Activity —
In the material below, find the line that contains "134 295 34.47" and the line that contains "499 208 107.45", then write out exactly those two lines and everything between them.

Supplied material —
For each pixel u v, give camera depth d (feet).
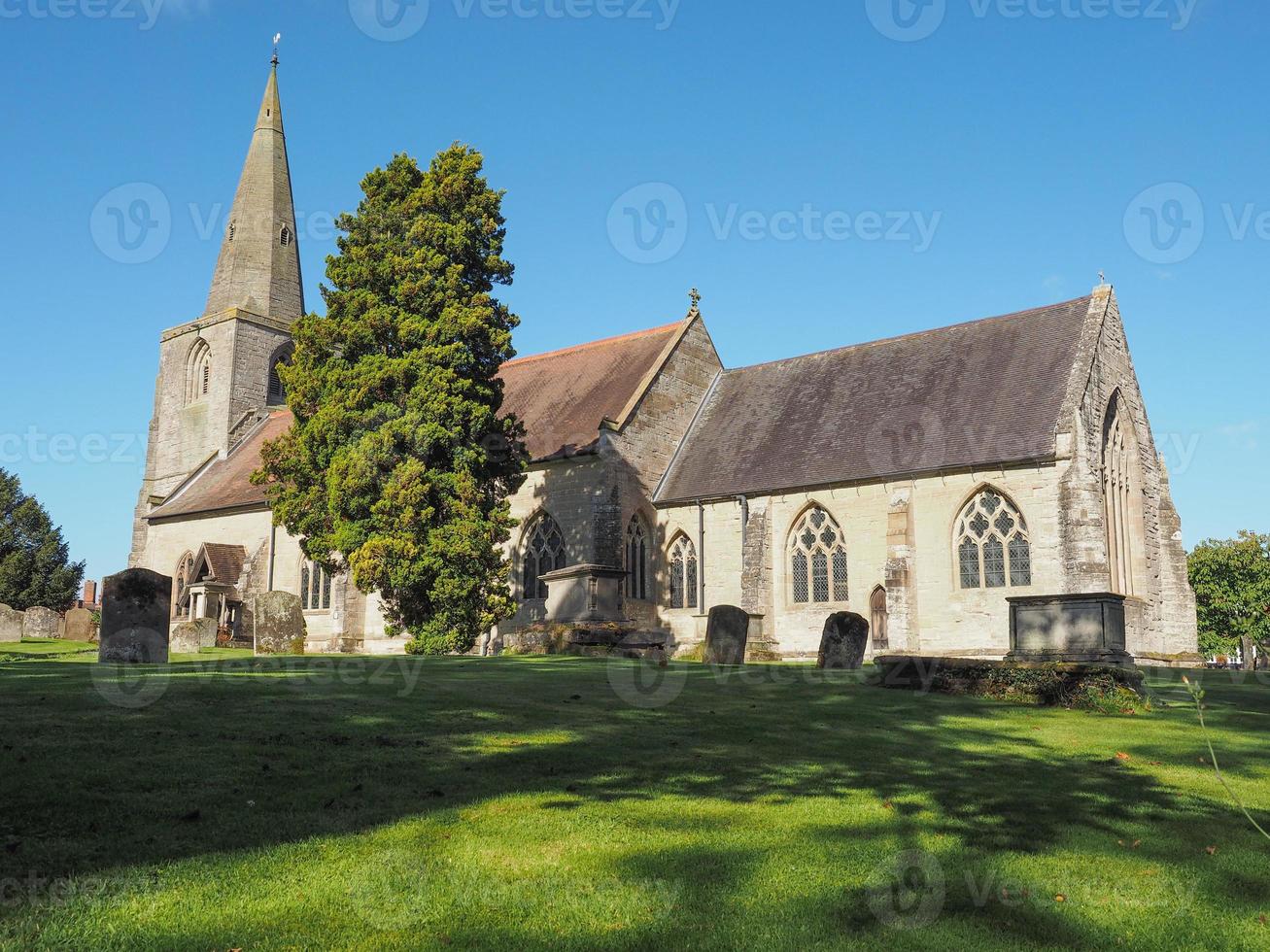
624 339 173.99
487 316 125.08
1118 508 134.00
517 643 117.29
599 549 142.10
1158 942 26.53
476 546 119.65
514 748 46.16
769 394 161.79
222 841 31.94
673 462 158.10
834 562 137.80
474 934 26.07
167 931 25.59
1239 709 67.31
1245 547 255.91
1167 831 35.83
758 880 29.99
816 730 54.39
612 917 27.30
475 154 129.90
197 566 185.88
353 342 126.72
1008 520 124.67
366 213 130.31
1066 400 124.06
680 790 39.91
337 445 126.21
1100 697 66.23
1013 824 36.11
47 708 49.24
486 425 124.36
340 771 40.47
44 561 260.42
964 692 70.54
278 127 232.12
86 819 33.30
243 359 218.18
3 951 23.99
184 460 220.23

---

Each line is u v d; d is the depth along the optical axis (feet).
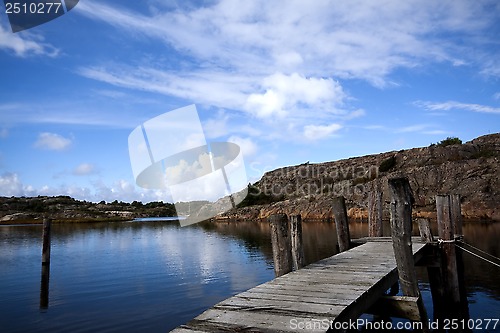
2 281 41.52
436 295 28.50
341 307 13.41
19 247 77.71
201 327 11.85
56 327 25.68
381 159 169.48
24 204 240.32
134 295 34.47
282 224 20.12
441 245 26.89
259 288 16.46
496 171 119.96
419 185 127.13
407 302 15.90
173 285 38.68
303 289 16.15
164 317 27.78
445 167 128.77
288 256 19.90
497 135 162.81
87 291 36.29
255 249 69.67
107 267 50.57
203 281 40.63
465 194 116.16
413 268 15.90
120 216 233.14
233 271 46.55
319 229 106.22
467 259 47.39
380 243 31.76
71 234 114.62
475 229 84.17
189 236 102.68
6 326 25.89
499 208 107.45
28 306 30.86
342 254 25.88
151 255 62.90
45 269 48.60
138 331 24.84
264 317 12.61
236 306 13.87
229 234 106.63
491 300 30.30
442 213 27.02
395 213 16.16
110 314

Completed task —
134 295 34.47
282 224 20.12
441 245 26.89
259 288 16.46
496 171 119.96
419 185 127.13
407 302 15.90
173 285 38.68
303 289 16.15
164 317 27.78
445 167 128.77
288 256 19.90
497 135 162.81
87 291 36.29
255 249 69.67
107 267 50.57
203 281 40.63
465 194 116.16
413 268 15.90
120 216 233.14
233 271 46.55
319 229 106.22
467 259 47.39
380 243 31.76
71 234 114.62
475 229 84.17
189 236 102.68
6 326 25.89
499 208 107.45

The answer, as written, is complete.